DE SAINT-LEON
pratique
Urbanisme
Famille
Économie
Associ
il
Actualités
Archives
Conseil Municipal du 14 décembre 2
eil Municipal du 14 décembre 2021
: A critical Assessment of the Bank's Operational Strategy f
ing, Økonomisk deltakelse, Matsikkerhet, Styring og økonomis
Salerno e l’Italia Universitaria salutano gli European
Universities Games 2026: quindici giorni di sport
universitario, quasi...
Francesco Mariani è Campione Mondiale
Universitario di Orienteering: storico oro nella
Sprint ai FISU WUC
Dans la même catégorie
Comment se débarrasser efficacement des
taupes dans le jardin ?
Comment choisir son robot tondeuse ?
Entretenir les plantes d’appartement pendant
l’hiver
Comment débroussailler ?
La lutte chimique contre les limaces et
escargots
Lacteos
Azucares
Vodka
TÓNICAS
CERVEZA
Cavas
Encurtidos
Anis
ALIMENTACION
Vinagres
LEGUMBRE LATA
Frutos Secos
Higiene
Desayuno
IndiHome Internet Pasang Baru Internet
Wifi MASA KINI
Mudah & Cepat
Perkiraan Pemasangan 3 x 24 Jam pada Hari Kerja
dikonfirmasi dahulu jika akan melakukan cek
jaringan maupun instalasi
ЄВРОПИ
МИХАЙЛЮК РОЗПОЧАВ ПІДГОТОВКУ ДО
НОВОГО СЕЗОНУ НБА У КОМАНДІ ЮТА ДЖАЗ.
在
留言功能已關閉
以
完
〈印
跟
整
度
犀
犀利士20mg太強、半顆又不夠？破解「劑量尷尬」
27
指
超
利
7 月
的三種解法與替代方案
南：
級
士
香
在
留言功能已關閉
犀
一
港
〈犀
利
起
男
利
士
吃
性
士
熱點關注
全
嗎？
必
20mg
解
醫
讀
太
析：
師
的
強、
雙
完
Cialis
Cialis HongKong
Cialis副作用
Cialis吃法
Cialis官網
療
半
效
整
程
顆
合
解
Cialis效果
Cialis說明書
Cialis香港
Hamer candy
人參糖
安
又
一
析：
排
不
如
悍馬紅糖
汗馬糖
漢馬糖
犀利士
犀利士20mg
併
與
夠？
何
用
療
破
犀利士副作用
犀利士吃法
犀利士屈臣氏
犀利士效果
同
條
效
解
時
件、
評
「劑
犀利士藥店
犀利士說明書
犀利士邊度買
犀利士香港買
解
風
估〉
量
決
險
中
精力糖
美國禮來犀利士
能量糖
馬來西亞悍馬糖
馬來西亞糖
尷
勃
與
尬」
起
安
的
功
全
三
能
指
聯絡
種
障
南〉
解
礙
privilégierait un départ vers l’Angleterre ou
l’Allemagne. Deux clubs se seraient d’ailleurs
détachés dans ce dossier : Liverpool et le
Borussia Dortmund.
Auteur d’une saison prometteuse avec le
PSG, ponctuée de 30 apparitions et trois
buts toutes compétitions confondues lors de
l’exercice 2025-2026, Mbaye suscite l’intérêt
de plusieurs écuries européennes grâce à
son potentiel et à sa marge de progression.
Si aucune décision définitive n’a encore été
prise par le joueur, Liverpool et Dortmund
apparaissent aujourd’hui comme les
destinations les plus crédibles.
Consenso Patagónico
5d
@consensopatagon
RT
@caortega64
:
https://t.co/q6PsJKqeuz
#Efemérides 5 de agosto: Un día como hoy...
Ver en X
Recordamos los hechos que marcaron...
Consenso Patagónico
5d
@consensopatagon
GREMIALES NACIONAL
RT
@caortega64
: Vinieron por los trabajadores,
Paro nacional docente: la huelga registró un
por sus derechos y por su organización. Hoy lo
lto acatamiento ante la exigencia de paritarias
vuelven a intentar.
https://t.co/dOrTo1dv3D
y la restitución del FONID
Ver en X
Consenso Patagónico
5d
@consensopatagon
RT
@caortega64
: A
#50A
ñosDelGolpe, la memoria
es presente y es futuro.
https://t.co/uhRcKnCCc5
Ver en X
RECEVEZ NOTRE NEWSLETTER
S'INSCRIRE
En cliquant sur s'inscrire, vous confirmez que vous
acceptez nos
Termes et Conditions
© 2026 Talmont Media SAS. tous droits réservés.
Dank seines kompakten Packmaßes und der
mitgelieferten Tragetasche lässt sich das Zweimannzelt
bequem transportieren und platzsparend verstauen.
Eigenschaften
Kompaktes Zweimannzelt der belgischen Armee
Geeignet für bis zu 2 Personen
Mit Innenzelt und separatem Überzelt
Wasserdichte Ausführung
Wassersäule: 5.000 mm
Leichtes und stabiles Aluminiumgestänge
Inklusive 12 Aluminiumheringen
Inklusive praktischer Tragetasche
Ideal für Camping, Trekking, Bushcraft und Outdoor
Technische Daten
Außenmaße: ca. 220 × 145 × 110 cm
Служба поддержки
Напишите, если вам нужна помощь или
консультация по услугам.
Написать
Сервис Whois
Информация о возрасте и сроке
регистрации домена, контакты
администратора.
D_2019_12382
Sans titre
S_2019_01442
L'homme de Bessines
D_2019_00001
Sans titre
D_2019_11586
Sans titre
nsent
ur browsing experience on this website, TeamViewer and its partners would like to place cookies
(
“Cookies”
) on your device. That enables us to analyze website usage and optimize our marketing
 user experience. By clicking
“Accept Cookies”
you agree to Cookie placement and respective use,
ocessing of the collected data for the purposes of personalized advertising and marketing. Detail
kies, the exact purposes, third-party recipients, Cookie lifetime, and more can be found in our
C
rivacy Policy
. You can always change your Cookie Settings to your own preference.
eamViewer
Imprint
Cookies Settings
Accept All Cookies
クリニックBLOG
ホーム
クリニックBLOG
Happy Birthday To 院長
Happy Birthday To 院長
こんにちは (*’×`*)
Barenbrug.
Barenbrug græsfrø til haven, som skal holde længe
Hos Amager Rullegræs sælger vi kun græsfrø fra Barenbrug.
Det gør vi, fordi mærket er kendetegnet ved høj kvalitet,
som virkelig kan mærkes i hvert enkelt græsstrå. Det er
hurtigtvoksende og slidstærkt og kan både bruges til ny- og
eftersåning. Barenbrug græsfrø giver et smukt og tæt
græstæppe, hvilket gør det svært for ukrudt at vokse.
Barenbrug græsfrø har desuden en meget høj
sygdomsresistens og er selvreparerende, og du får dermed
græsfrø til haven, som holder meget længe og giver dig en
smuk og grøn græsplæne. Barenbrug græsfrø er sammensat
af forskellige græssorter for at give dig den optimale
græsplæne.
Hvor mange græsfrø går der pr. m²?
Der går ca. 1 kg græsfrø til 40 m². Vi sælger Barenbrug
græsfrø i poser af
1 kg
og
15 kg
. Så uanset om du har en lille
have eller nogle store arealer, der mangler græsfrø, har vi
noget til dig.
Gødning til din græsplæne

#####

[ASSIGNMENT] Return the material above unaltered. Include every line.

[TASK RESPONSE]
DE SAINT-LEON
pratique
Urbanisme
Famille
Économie
Associ
il
Actualités
Archives
Conseil Municipal du 14 décembre 2
eil Municipal du 14 décembre 2021
: A critical Assessment of the Bank's Operational Strategy f
ing, Økonomisk deltakelse, Matsikkerhet, Styring og økonomis
Salerno e l’Italia Universitaria salutano gli European
Universities Games 2026: quindici giorni di sport
universitario, quasi...
Francesco Mariani è Campione Mondiale
Universitario di Orienteering: storico oro nella
Sprint ai FISU WUC
Dans la même catégorie
Comment se débarrasser efficacement des
taupes dans le jardin ?
Comment choisir son robot tondeuse ?
Entretenir les plantes d’appartement pendant
l’hiver
Comment débroussailler ?
La lutte chimique contre les limaces et
escargots
Lacteos
Azucares
Vodka
TÓNICAS
CERVEZA
Cavas
Encurtidos
Anis
ALIMENTACION
Vinagres
LEGUMBRE LATA
Frutos Secos
Higiene
Desayuno
IndiHome Internet Pasang Baru Internet
Wifi MASA KINI
Mudah & Cepat
Perkiraan Pemasangan 3 x 24 Jam pada Hari Kerja
dikonfirmasi dahulu jika akan melakukan cek
jaringan maupun instalasi
ЄВРОПИ
МИХАЙЛЮК РОЗПОЧАВ ПІДГОТОВКУ ДО
НОВОГО СЕЗОНУ НБА У КОМАНДІ ЮТА ДЖАЗ.
在
留言功能已關閉
以
完
〈印
跟
整
度
犀
犀利士20mg太強、半顆又不夠？破解「劑量尷尬」
27
指
超
利
7 月
的三種解法與替代方案
南：
級
士
香
在
留言功能已關閉
犀
一
港
〈犀
利
起
男
利
士
吃
性
士
熱點關注
全
嗎？
必
20mg
解
醫
讀
太
析：
師
的
強、
雙
完
Cialis
Cialis HongKong
Cialis副作用
Cialis吃法
Cialis官網
療
半
效
整
程
顆
合
解
Cialis效果
Cialis說明書
Cialis香港
Hamer candy
人參糖
安
又
一
析：
排
不
如
悍馬紅糖
汗馬糖
漢馬糖
犀利士
犀利士20mg
併
與
夠？
何
用
療
破
犀利士副作用
犀利士吃法
犀利士屈臣氏
犀利士效果
同
條
效
解
時
件、
評
「劑
犀利士藥店
犀利士說明書
犀利士邊度買
犀利士香港買
解
風
估〉
量
決
險
中
精力糖
美國禮來犀利士
能量糖
馬來西亞悍馬糖
馬來西亞糖
尷
勃
與
尬」
起
安
的
功
全
三
能
指
聯絡
種
障
南〉
解
礙
privilégierait un départ vers l’Angleterre ou
l’Allemagne. Deux clubs se seraient d’ailleurs
détachés dans ce dossier : Liverpool et le
Borussia Dortmund.
Auteur d’une saison prometteuse avec le
PSG, ponctuée de 30 apparitions et trois
buts toutes compétitions confondues lors de
l’exercice 2025-2026, Mbaye suscite l’intérêt
de plusieurs écuries européennes grâce à
son potentiel et à sa marge de progression.
Si aucune décision définitive n’a encore été
prise par le joueur, Liverpool et Dortmund
apparaissent aujourd’hui comme les
destinations les plus crédibles.
Consenso Patagónico
5d
@consensopatagon
RT
@caortega64
:
https://t.co/q6PsJKqeuz
#Efemérides 5 de agosto: Un día como hoy...
Ver en X
Recordamos los hechos que marcaron...
Consenso Patagónico
5d
@consensopatagon
GREMIALES NACIONAL
RT
@caortega64
: Vinieron por los trabajadores,
Paro nacional docente: la huelga registró un
por sus derechos y por su organización. Hoy lo
lto acatamiento ante la exigencia de paritarias
vuelven a intentar.
https://t.co/dOrTo1dv3D
y la restitución del FONID
Ver en X
Consenso Patagónico
5d
@consensopatagon
RT
@caortega64
: A
#50A
ñosDelGolpe, la memoria
es presente y es futuro.
https://t.co/uhRcKnCCc5
Ver en X
RECEVEZ NOTRE NEWSLETTER
S'INSCRIRE
En cliquant sur s'inscrire, vous confirmez que vous
acceptez nos
Termes et Conditions
© 2026 Talmont Media SAS. tous droits réservés.
Dank seines kompakten Packmaßes und der
mitgelieferten Tragetasche lässt sich das Zweimannzelt
bequem transportieren und platzsparend verstauen.
Eigenschaften
Kompaktes Zweimannzelt der belgischen Armee
Geeignet für bis zu 2 Personen
Mit Innenzelt und separatem Überzelt
Wasserdichte Ausführung
Wassersäule: 5.000 mm
Leichtes und stabiles Aluminiumgestänge
Inklusive 12 Aluminiumheringen
Inklusive praktischer Tragetasche
Ideal für Camping, Trekking, Bushcraft und Outdoor
Technische Daten
Außenmaße: ca. 220 × 145 × 110 cm
Служба поддержки
Напишите, если вам нужна помощь или
консультация по услугам.
Написать
Сервис Whois
Информация о возрасте и сроке
регистрации домена, контакты
администратора.
D_2019_12382
Sans titre
S_2019_01442
L'homme de Bessines
D_2019_00001
Sans titre
D_2019_11586
Sans titre
nsent
ur browsing experience on this website, TeamViewer and its partners would like to place cookies
(
“Cookies”
) on your device. That enables us to analyze website usage and optimize our marketing
 user experience. By clicking
“Accept Cookies”
you agree to Cookie placement and respective use,
ocessing of the collected data for the purposes of personalized advertising and marketing. Detail
kies, the exact purposes, third-party recipients, Cookie lifetime, and more can be found in our
C
rivacy Policy
. You can always change your Cookie Settings to your own preference.
eamViewer
Imprint
Cookies Settings
Accept All Cookies
クリニックBLOG
ホーム
クリニックBLOG
Happy Birthday To 院長
Happy Birthday To 院長
こんにちは (*’×`*)
Barenbrug.
Barenbrug græsfrø til haven, som skal holde længe
Hos Amager Rullegræs sælger vi kun græsfrø fra Barenbrug.
Det gør vi, fordi mærket er kendetegnet ved høj kvalitet,
som virkelig kan mærkes i hvert enkelt græsstrå. Det er
hurtigtvoksende og slidstærkt og kan både bruges til ny- og
eftersåning. Barenbrug græsfrø giver et smukt og tæt
græstæppe, hvilket gør det svært for ukrudt at vokse.
Barenbrug græsfrø har desuden en meget høj
sygdomsresistens og er selvreparerende, og du får dermed
græsfrø til haven, som holder meget længe og giver dig en
smuk og grøn græsplæne. Barenbrug græsfrø er sammensat
af forskellige græssorter for at give dig den optimale
græsplæne.
Hvor mange græsfrø går der pr. m²?
Der går ca. 1 kg græsfrø til 40 m². Vi sælger Barenbrug
græsfrø i poser af
1 kg
og
15 kg
. Så uanset om du har en lille
have eller nogle store arealer, der mangler græsfrø, har vi
noget til dig.
Gødning til din græsplæne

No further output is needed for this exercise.